Morts de Peck : de l'épuisement professionnel à la mort infinie

25 April 2026 Publié | Traduit de l'espagnol

JuanPe Arroyo a trouvé dans la répétition de la mort une issue au blocage créatif. Ce qui a commencé comme un croquis rapide pour surmonter l'épuisement professionnel est devenu un court métrage de cinq minutes au Weird Market en Espagne, puis un prototype de jeu vidéo exposé à The Line à Londres. Tout tourne autour d'un lutin qui meurt sans cesse, mais qui se relève toujours. 💀

Un lutin vert gît sur le sol, mais il se relève déjà. Fond gris d'atelier épuisant, lumières clignotantes. Croquis et pixels entourent son cycle infini de mort et de résurrection.

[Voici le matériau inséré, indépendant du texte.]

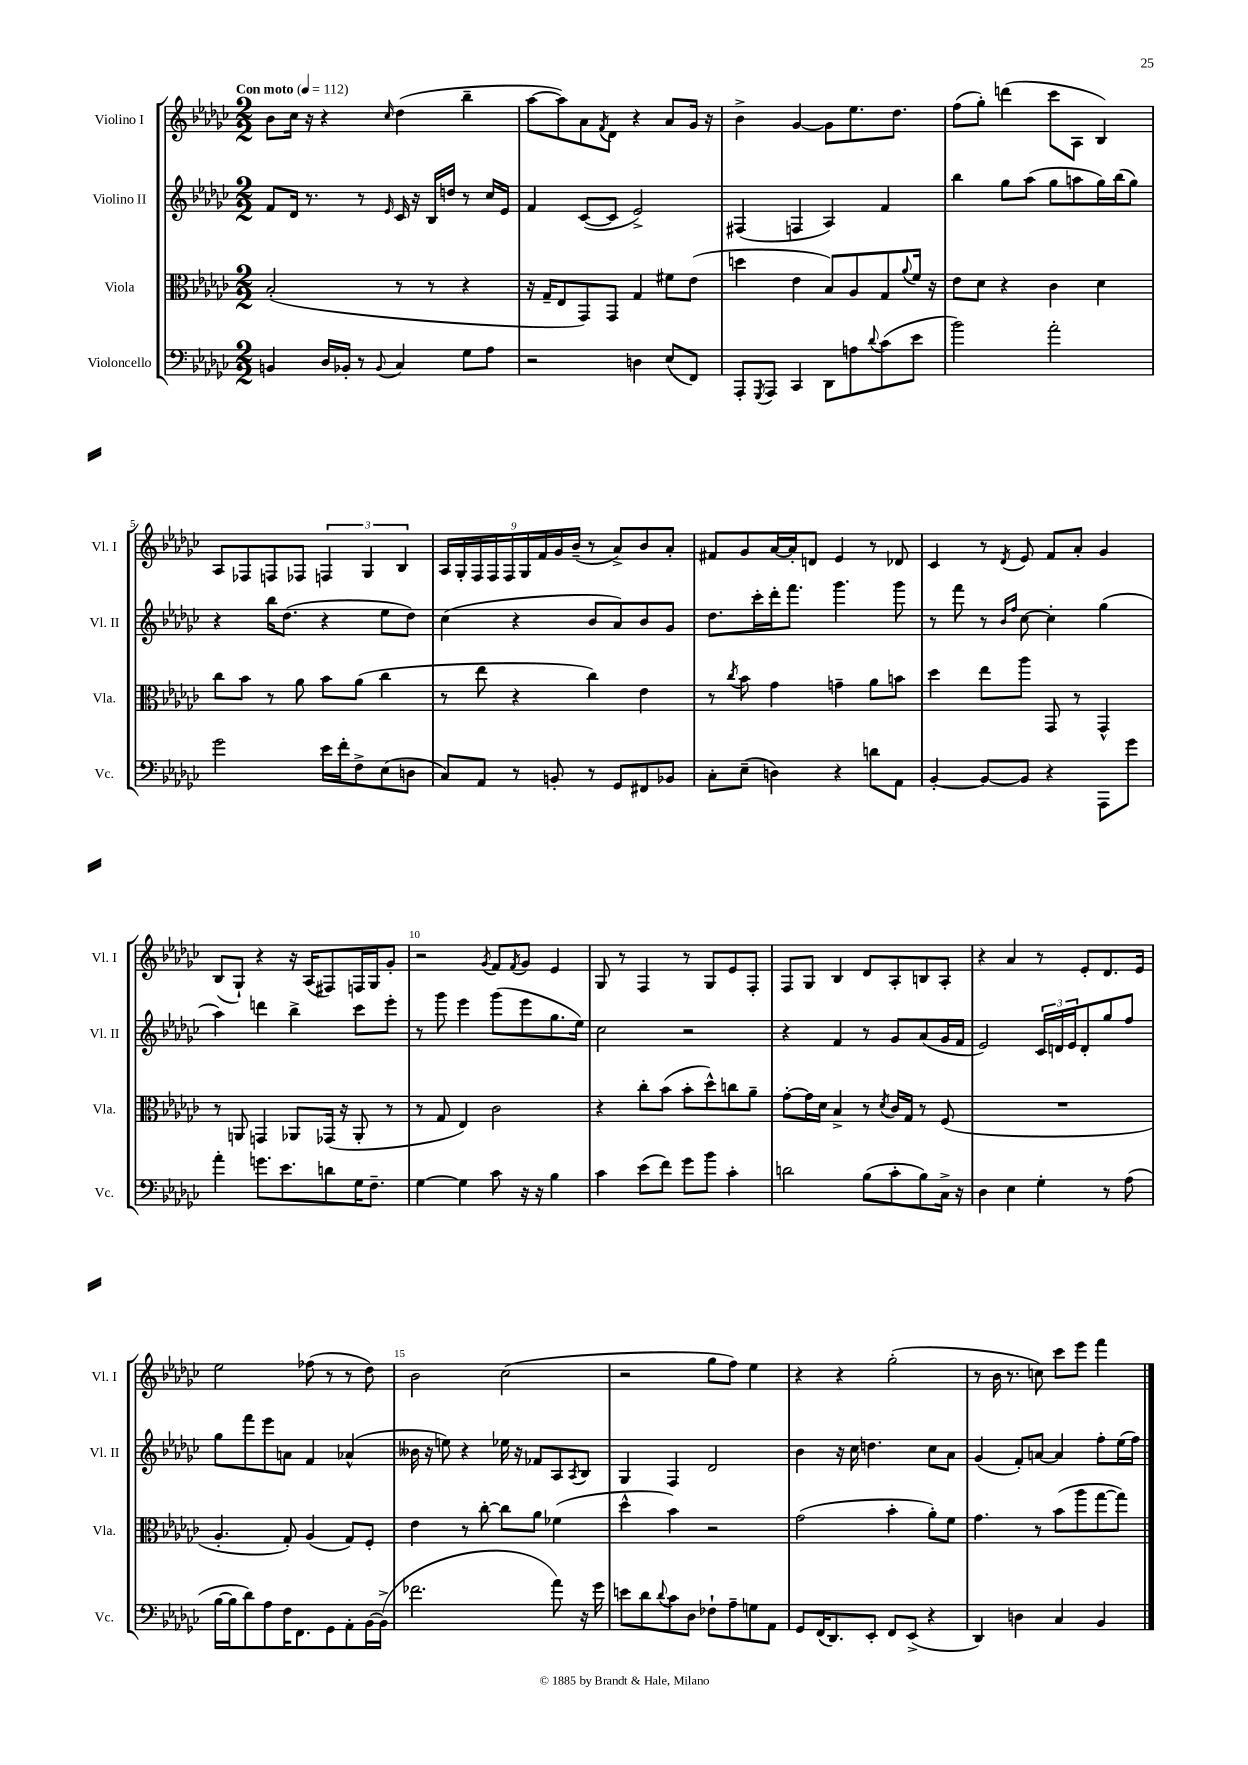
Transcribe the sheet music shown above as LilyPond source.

<<
\new StaffGroup <<
\new Staff = "s0" \with { instrumentName = "Violino I" shortInstrumentName = "Vl. I" } {
    \clef treble \key ges \major \numericTimeSignature \time 2/2 \tempo "Con moto" 4 = 112
    bes'8 ces''16 r16 r4 \grace { ces''16 } des''4( bes''4-- |
    aes''8~ aes''8) aes'8 \acciaccatura { f'8 } des'8 r4 aes'8 ges'16 r16 |
    bes'4-> ges'4~ ges'8 ees''8. des''8. |
    f''8( ges''8-.) d'''4( ces'''8 aes8 bes4) |
    aes8 fes8 f8 fes8 \tuplet 3/2 { f4 ges4 bes4 } |
    \tuplet 9/8 { aes16 ges16-. f16 f16 f16 ges16 f'16 ges'16 bes'16--( } r8 aes'8->) bes'8 aes'8-. |
    fis'8 ges'8 aes'16~ aes'16-. d'8 ees'4 r8 des'8 |
    ces'4 r8 \acciaccatura { des'8 } ees'8 f'8 aes'8-. ges'4 |
    bes8( ges8-!) r4 r16 aes16( fis8) f16 ges16 ges'8-. |
    r2 \acciaccatura { ges'8 } f'8 \acciaccatura { f'8 } ges'8 ees'4 |
    ges8 r8 f4 r8 ges8 ees'8 f8-. |
    f8 ges8 bes4 des'8 aes8-. b8 aes8-. |
    r4 aes'4 r8 ees'8-. des'8. ees'16 |
    ees''2 fes''8( r8 r8 des''8) |
    bes'2 ces''2( |
    r2 ges''8 f''8) ees''4 |
    r4 r4 ges''2-.( |
    r8 bes'16 r8. c''8) ces'''8 ees'''8 f'''4 \bar "|." |
}
\new Staff = "s1" \with { instrumentName = "Violino II" shortInstrumentName = "Vl. II" } {
    \clef treble \key ges \major \numericTimeSignature \time 2/2
    f'8 des'16 r8. r8 \grace { ees'16 } ces'16 r16 bes16 d''16 r8 ces''16 ees'16 |
    f'4 ces'8~( ces'8 ees'2->) |
    fis4( f4 aes4) f'4 |
    bes''4 ges''8 aes''8( ges''8 a''8 ges''16) bes''16( ges''8) |
    r4 bes''16 des''8.( r4 ees''8 des''8) |
    ces''4( r4 bes'8 aes'8) bes'8 ges'8 |
    des''8. ces'''16-. des'''16-. f'''8. ges'''4. ges'''8 |
    r8 f'''8 r8 \grace { bes'16 f''16 } ces''8~ ces''4-. ges''4( |
    aes''4) d'''4 bes''4-> ces'''8 ees'''8-. |
    r8 ges'''8 ees'''4 ges'''8( ees'''8 ges''8. ees''16) |
    ces''2 r2 |
    r4 f'4 r8 ges'8 aes'8( ges'16 f'16 |
    ees'2) \tuplet 3/2 { ces'16 d'16 ees'16 } d'8-. ges''8 f''8 |
    ges''8 f'''8 ees'''8 a'8 f'4 aes'4-^( |
    beses'16 r16 e''8) r4 ees''16 r16 fes'8 aes8 \acciaccatura { aes8 } bes8 |
    ges4 f4 des'2 |
    bes'4 r16 ces''16 d''4. ces''8 aes'8 |
    ges'4( f'8-.) a'8~ a'4 f''8-. ees''16( f''16) \bar "|." |
}
\new Staff = "s2" \with { instrumentName = "Viola" shortInstrumentName = "Vla." } {
    \clef alto \key ges \major \numericTimeSignature \time 2/2
    bes2-.( r8 r8 r4 |
    r16 ges16-- ees8 ges,8) ges,8 ges4 fis'8 ees'8( |
    d''4 ees'4 bes8) aes8 ges8 \appoggiatura { aes'8 } f'16 r16 |
    ees'8 des'8 r4 ces'4 des'4 |
    ces''8 bes'8 r8 aes'8 bes'8 aes'8( ces''4 |
    r8 ees''8 r4 ces''4) ees'4 |
    r8 \acciaccatura { ces''8 } bes'8 ges'4 g'4-- aes'8 b'8 |
    des''4 ees''8 aes''8 ges,8 r8 ges,4-^ |
    r8 a,8 g,4 aes,8 ges,16( r16 aes,8-. r8 |
    r8 ges8 ees4) ces'2 |
    r4 ces''8-. bes'8( bes'8-. des''8-^) c''8 aes'8-- |
    ges'8~-. ges'16 des'16 bes4-> r8 \acciaccatura { des'8 } ces'16 ges16 r8 f8( |
    R1 |
    aes4.-. ges8-.) aes4( ges8) f8-. |
    ees'4 r8 ces''8~-. ces''8 aes'8 fes'4( |
    des''4-^ bes'4) r2 |
    ges'2( bes'4-. aes'8-.) f'8 |
    ges'4. r8 bes'8( aes''8 ges''8~ ges''8) \bar "|." |
}
\new Staff = "s3" \with { instrumentName = "Violoncello" shortInstrumentName = "Vc." } {
    \clef bass \key ges \major \numericTimeSignature \time 2/2
    b,4 des16 bes,16-. r8 \appoggiatura { bes,8 } ces4 ges8 aes8 |
    r2 d4 ees8( f,8) |
    aes,,8-. \acciaccatura { ges,,8 } aes,,8 ces,4 des,8 a8 \appoggiatura { des'8 } ces'8( ees'8 |
    bes'2) aes'2-. |
    ges'2 ees'16 f'16-. f8-> ees8( d8 |
    ces8) aes,8 r8 b,8-. r8 ges,8 fis,8 bes,8 |
    ces8-. ees8--( d4) r4 d'8 aes,8 |
    bes,4~-. bes,8~ bes,8 r4 aes,,8 ges'8 |
    aes'4-. g'8. ees'8. d'8 ges16 f8.-- |
    ges4~ ges4 ces'8 r16 r16 bes4 |
    ces'4 ees'8( f'8) ges'8 bes'8 ces'4-. |
    d'2 bes8( ces'8-. bes8) ces16-> r16 |
    des4 ees4 ges4-. r8 aes8( |
    bes16~ bes16 des'8) aes8 f16 f,8. ges,8 aes,8-. bes,16~ bes,16->( |
    fes'2. aes'8) r16 ges'16 |
    e'8 des'8 \appoggiatura { des'8 } ces'8 des8 fes8-! aes8-- g8 aes,8 |
    ges,8 f,16( des,8.) ees,8-. f,8 ees,8->( r4 |
    des,4) d4 ces4 bes,4 \bar "|." |
}
>>
>>
\layout { \context { \Score \override BarNumber.break-visibility = ##(#f #t #t) barNumberVisibility = #(every-nth-bar-number-visible 5) } }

Du crayon au moteur graphique : le prototype qui n'arrête pas de tomber 🎮

La transition du dessin au jeu vidéo a été directe. Arroyo a transféré la boucle de mort et de résurrection dans un prototype jouable où la mécanique principale est d'échouer pour avancer. Le développement technique s'est concentré sur la simplicité : un personnage, une action répétée et des systèmes de collision qui enregistrent chaque mort. Le résultat est une boucle infinie qui, loin de frustrer, invite à continuer d'essayer de nouvelles façons d'en finir avec le lutin.

Le public, bourreau principal du lutin 🎭

Ce qui a commencé comme un exercice solitaire est devenu un concours d'imagination homicide. En publiant les dessins, les abonnés ont commencé à suggérer des méthodes créatives pour expédier le lutin : des chutes absurdes aux explosions cosmiques. Désormais, chaque mort est une suggestion anonyme. Le pauvre lutin ne sait pas que son agonie est le passe-temps favori d'une centaine d'inconnus.